Photo : Sophie Jeanneteau/EPJT

Dans un contexte de crise économique dans les médias, de plus en plus de journalistes font le choix de l’auto-entreprenariat. Un statut souvent précaire et qui rend plus difficile l’accès à la carte de presse.

En 2022, le nombre de cartes de presse attribuées par la Commission de la carte d’identité des journalistes professionnels (CCIJP) est de nouveau en baisse et pointe à 33 626.

Pourtant le nombre de primo-demandeurs est lui en hausse de 4,7% notamment en raison du développement de l’auto-entrepreunariat.

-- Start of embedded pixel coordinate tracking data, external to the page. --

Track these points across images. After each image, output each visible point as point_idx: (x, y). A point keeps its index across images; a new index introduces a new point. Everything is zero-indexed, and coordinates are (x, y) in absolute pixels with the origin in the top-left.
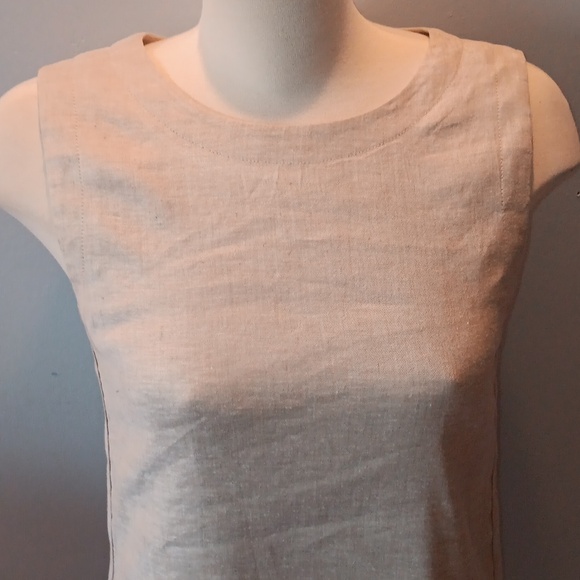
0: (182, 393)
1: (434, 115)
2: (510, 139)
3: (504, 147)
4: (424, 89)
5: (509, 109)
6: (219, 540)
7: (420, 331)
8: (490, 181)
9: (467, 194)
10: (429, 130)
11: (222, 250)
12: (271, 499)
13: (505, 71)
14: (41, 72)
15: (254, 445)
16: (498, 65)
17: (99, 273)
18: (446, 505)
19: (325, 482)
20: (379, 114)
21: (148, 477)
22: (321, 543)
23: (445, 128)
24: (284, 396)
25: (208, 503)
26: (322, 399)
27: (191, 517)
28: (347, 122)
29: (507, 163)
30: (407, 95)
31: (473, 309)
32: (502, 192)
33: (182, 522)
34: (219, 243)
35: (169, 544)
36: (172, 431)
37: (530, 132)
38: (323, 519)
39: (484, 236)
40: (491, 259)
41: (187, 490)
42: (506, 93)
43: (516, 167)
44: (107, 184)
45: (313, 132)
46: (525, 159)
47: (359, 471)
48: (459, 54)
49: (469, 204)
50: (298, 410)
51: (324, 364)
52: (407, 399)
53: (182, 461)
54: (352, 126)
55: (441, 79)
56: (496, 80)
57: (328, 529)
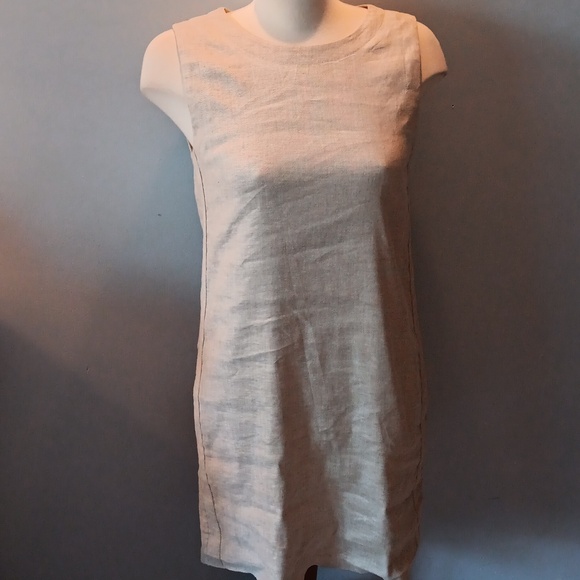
0: (255, 172)
1: (371, 43)
2: (409, 55)
3: (406, 59)
4: (366, 31)
5: (408, 41)
6: (272, 255)
7: (369, 143)
8: (400, 74)
9: (390, 80)
10: (369, 50)
11: (271, 106)
12: (297, 231)
13: (406, 24)
14: (174, 26)
15: (289, 201)
16: (403, 21)
17: (210, 120)
18: (384, 237)
19: (324, 222)
20: (345, 41)
21: (234, 227)
22: (322, 258)
23: (377, 49)
24: (304, 174)
25: (267, 233)
26: (322, 176)
27: (257, 243)
28: (329, 45)
29: (408, 66)
30: (358, 33)
31: (394, 135)
32: (406, 80)
33: (252, 246)
34: (269, 103)
35: (245, 261)
36: (249, 194)
37: (419, 52)
38: (323, 244)
39: (398, 100)
40: (402, 112)
41: (256, 227)
42: (406, 34)
43: (413, 68)
44: (214, 75)
45: (313, 49)
46: (418, 64)
47: (340, 215)
48: (383, 16)
49: (390, 85)
50: (311, 182)
51: (323, 159)
52: (363, 175)
53: (254, 211)
54: (332, 46)
55: (374, 27)
56: (401, 28)
57: (325, 250)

Les entreprises de presse ont régulièrement recours à des journalistes freelance qu’ils rémunèrent de plus en plus en facture et non en pige. Cette situation pose un certain nombre de problèmes pour ces journalistes, au premier rang desquels l’impossibilité d’obtenir la carte de presse. Car les conditions d’attribution de cette dernière restent immuables. Il faut justifier trois bulletins de salaire consécutifs, que le journalisme constitue l’activité principale et la principale source de revenus du demandeur. La commission reste pourtant à l’écoute des cas particuliers. La commission plénière, qui regroupe les représentants des journalistes et employeurs, étudie chaque année plus de 1 000 dossiers qui présentent des situations inédites.

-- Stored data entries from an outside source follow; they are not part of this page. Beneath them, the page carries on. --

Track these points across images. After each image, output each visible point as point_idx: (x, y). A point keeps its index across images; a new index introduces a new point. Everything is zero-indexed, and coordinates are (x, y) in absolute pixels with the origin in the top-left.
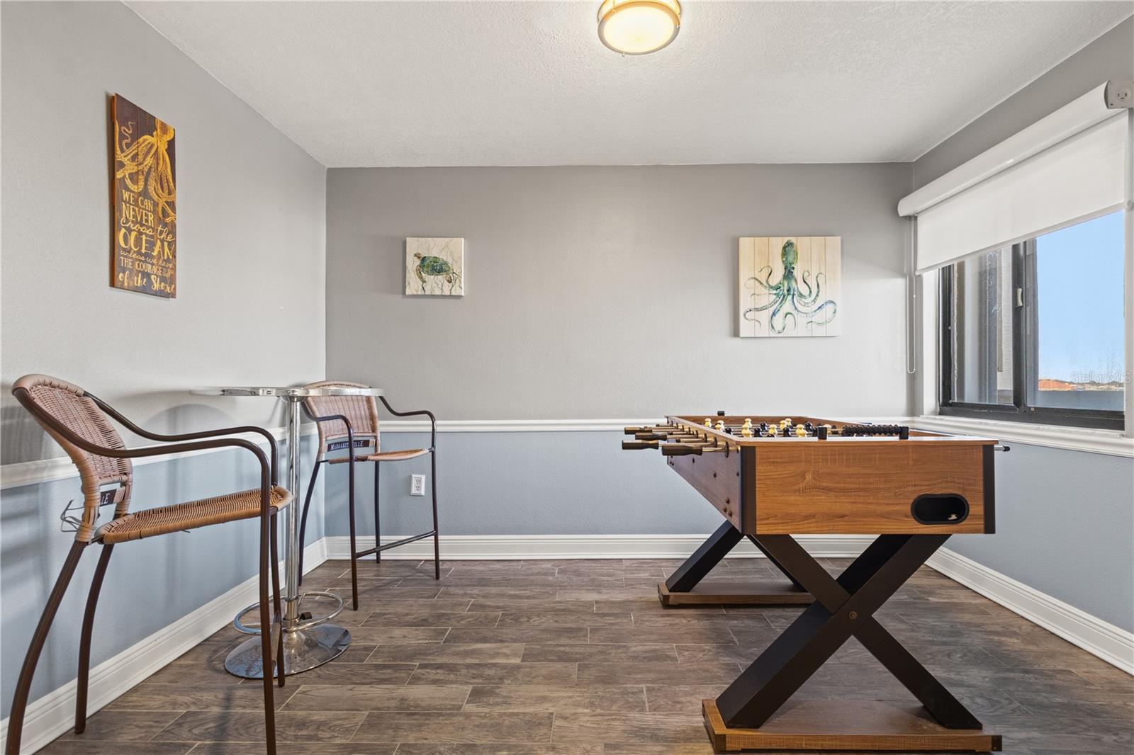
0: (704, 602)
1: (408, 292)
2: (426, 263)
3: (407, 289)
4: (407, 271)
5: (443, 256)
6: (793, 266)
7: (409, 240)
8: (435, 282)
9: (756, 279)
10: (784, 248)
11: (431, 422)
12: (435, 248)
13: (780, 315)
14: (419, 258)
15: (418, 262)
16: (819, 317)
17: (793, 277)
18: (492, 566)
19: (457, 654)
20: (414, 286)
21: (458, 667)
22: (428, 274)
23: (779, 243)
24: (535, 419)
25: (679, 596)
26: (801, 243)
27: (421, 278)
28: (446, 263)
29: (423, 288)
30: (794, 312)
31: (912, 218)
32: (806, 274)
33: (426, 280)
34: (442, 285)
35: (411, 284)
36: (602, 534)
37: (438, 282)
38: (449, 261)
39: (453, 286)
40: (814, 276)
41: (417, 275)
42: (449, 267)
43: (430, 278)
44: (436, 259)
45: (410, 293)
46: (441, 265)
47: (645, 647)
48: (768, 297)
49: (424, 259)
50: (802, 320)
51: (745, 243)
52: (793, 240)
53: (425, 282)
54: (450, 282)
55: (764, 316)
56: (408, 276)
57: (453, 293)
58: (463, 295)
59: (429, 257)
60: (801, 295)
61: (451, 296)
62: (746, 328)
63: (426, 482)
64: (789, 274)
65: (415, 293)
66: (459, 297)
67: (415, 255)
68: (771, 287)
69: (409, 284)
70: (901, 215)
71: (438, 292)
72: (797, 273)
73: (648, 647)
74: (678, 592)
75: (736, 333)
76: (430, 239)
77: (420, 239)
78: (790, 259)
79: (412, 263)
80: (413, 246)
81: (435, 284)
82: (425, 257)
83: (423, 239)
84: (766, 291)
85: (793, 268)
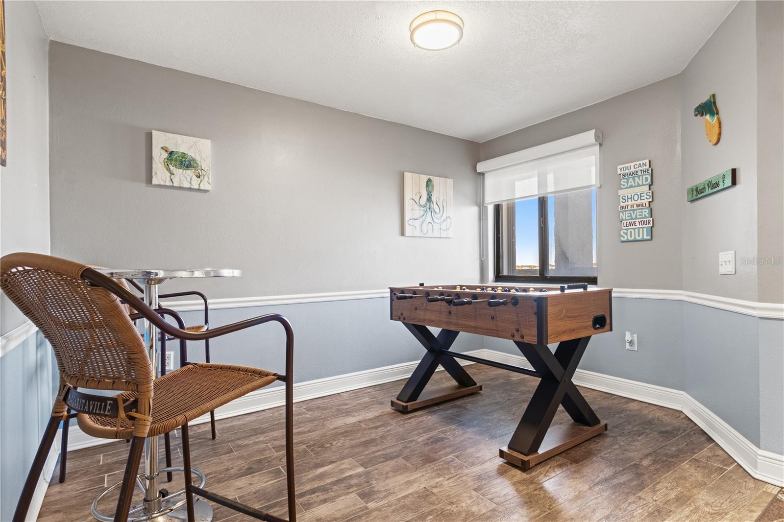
0: (426, 405)
1: (155, 181)
2: (174, 157)
3: (153, 179)
4: (154, 162)
5: (191, 153)
6: (431, 194)
7: (154, 133)
8: (184, 176)
9: (413, 199)
10: (427, 182)
11: (203, 301)
12: (182, 144)
13: (425, 224)
14: (166, 151)
15: (166, 155)
16: (444, 226)
17: (432, 200)
18: (248, 419)
19: (313, 479)
20: (160, 175)
21: (327, 487)
22: (176, 167)
23: (424, 178)
24: (274, 295)
25: (413, 404)
26: (436, 180)
27: (169, 170)
28: (194, 160)
29: (171, 179)
30: (432, 222)
31: (482, 174)
32: (438, 200)
33: (174, 172)
34: (191, 179)
35: (158, 174)
36: (324, 378)
37: (186, 176)
38: (198, 158)
39: (201, 181)
40: (441, 201)
41: (165, 167)
42: (197, 164)
43: (178, 172)
44: (184, 155)
45: (157, 183)
46: (190, 161)
47: (423, 437)
48: (419, 212)
49: (171, 153)
50: (436, 227)
51: (408, 176)
52: (431, 178)
53: (173, 175)
54: (199, 177)
55: (417, 223)
56: (154, 166)
57: (202, 187)
58: (210, 189)
59: (177, 152)
60: (435, 212)
61: (199, 190)
62: (408, 231)
63: (175, 358)
64: (429, 199)
65: (162, 183)
66: (206, 191)
67: (162, 148)
68: (421, 206)
69: (156, 174)
70: (478, 172)
71: (187, 185)
72: (434, 198)
73: (425, 437)
74: (412, 401)
75: (403, 233)
76: (178, 135)
77: (167, 134)
78: (430, 189)
79: (159, 156)
80: (160, 139)
81: (183, 177)
82: (173, 152)
83: (171, 135)
84: (418, 208)
85: (432, 195)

Une vigilance extrême sur la relation salariée

Mais, donc, ces « situations inédites » ne concernent pas les auto-entrepreneurs, toujours exclus par la CCIJP. « Les commissaires sont opposés à une évolution au niveau de l’auto-entrepreunariat » confirme Olivier Samain, commissaire et ancienne voix d’Europe 1.

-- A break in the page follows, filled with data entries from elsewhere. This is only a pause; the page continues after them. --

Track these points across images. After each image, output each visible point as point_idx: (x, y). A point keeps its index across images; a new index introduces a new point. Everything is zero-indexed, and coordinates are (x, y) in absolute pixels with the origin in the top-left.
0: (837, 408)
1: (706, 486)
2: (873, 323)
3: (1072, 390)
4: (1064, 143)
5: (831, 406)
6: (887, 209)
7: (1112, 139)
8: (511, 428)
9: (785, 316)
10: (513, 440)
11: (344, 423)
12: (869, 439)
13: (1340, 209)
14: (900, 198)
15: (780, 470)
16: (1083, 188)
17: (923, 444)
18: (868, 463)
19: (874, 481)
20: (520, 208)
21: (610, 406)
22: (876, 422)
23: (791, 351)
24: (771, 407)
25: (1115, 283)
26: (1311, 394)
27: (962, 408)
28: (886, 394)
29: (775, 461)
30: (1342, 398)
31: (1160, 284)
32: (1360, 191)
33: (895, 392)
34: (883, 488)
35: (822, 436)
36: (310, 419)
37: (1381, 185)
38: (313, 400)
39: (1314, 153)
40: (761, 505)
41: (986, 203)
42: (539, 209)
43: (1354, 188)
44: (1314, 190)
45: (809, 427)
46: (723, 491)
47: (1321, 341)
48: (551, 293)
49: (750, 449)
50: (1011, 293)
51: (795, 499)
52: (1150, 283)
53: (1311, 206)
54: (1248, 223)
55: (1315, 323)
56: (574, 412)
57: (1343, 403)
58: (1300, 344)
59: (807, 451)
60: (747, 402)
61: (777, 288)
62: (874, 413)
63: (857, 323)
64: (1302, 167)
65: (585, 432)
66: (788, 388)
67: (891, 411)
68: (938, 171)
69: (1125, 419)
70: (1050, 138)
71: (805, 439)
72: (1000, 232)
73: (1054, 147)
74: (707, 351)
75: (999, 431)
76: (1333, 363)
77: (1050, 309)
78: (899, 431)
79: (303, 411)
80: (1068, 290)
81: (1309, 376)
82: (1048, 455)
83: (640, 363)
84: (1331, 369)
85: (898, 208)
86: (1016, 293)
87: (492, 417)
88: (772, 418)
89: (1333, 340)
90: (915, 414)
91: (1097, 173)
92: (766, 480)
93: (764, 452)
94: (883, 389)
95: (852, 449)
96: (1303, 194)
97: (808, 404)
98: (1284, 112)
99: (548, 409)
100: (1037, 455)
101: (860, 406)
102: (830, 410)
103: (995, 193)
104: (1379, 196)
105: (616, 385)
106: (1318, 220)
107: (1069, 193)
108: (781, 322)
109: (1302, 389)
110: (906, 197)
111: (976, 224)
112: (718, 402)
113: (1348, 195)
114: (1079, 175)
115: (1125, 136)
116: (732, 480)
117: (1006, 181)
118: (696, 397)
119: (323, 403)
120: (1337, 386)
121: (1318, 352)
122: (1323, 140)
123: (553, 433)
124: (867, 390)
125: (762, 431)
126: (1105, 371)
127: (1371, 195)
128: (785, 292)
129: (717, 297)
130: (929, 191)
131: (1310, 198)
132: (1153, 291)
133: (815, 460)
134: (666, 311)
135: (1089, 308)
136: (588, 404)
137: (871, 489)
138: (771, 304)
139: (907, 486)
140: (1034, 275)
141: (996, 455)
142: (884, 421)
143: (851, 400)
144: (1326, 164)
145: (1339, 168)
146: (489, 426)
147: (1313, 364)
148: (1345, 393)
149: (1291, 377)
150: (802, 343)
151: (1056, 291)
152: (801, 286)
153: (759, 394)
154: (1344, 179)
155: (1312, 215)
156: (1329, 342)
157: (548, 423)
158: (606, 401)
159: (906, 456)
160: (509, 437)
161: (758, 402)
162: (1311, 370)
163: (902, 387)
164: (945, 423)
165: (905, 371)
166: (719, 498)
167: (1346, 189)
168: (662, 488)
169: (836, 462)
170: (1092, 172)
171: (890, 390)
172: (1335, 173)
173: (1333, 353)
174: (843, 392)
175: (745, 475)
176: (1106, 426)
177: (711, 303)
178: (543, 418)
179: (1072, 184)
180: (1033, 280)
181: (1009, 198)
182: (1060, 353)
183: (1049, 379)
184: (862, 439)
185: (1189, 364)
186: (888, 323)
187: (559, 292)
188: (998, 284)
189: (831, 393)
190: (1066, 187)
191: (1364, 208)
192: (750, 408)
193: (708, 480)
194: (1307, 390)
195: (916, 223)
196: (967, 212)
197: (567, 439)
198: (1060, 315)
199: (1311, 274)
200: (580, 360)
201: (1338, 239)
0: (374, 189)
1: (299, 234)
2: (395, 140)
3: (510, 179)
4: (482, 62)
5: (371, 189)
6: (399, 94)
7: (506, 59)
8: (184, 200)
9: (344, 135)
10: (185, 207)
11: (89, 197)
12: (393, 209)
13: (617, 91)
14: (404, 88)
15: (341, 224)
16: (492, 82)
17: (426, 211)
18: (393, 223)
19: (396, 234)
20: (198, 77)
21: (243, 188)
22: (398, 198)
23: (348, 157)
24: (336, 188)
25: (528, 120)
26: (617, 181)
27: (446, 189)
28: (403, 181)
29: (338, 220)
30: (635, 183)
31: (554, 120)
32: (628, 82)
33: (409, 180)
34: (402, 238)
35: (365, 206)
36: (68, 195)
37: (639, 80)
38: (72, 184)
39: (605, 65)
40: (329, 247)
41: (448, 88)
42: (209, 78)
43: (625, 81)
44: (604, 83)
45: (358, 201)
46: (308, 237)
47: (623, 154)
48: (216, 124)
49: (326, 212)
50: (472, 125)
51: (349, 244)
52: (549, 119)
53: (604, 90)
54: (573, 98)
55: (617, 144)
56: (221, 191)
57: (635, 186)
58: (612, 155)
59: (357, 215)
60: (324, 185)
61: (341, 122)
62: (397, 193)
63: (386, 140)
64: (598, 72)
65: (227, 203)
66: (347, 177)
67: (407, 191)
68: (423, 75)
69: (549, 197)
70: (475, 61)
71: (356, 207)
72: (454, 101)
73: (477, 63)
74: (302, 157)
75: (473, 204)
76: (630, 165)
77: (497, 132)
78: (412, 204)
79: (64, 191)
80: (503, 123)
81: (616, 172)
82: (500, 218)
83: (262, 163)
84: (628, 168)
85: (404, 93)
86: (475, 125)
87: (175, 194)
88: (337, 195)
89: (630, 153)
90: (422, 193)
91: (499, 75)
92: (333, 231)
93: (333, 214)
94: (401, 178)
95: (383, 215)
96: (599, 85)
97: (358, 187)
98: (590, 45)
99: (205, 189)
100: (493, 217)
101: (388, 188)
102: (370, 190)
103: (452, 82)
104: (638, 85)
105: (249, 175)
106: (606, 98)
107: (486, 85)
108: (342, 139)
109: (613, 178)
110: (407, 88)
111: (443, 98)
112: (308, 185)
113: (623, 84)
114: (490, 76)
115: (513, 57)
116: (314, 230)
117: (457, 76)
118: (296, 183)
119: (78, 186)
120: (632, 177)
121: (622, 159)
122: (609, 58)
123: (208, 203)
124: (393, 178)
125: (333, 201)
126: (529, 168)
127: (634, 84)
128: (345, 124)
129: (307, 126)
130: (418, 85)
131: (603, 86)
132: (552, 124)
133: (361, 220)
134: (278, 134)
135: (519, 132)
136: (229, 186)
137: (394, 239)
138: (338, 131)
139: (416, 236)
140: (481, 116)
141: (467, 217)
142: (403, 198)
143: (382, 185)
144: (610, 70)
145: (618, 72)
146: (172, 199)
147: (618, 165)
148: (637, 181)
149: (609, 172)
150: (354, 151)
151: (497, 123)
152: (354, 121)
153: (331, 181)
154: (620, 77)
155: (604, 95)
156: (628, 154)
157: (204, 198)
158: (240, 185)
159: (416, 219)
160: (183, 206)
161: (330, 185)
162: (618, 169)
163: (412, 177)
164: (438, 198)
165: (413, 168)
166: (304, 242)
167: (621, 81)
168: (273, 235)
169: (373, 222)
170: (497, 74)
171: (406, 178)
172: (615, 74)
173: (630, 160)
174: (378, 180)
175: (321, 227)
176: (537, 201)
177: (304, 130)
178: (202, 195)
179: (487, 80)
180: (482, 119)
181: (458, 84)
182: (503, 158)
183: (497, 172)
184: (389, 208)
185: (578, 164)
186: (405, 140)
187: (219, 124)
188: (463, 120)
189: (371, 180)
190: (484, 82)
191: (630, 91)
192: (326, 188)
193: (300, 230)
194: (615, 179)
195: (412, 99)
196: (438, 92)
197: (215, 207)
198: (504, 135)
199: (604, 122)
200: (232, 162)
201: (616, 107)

La commission reste réticente à faire évoluer les conditions d’attribution, arguant que la carte de presse représente avant tout une protection juridique régie par le Code du travail. Attribuer la carte de presse aux journalistes freelance ouvrirait ainsi selon la commission « un boulevard pour les entreprises de presse » estime Olivier Samain, ce qui favoriserait le recours aux auto-entrepreneurs et donc la précarisation encore plus grande du métier.

L’auto-entreprenariat prive de protection sociale prise en charge par un employeur et limite les recours en cas de litiges. La commission se veut être le dernier rempart face à cette flexibilisation de l’emploi journalistique, qui ne semble pourtant pas freiner les entreprises de presse dans leur pratique. 

Les limites de l’auto-entreprise

Mais la commission considère que les médias vont rapidement voir les limites à faire travailler des journalistes auto-entrepreneurs qui ne sont pas titulaires de la carte de presse. « Sans accréditation par exemple, les journalistes n’ont pas accès à un certain nombre de sources ce qui peut nuire à la qualité de leur travail », explique le commissaire de la CCIJP.

Et aussi à leur évolution salariale. La carte de presse est un outil de travail mais aussi la reconnaissance d’un statut, qui permet par exemple de faire le calcul de l’ancienneté et prétendre à des revalorisations salariales.

Dans le cas d’une cession d’un journal à un nouveau propriétaire, elle donne également la possibilité d’invoquer la clause de cession et aussi la clause de conscience, que ne permet pas le statut d’auto-entrepreneur.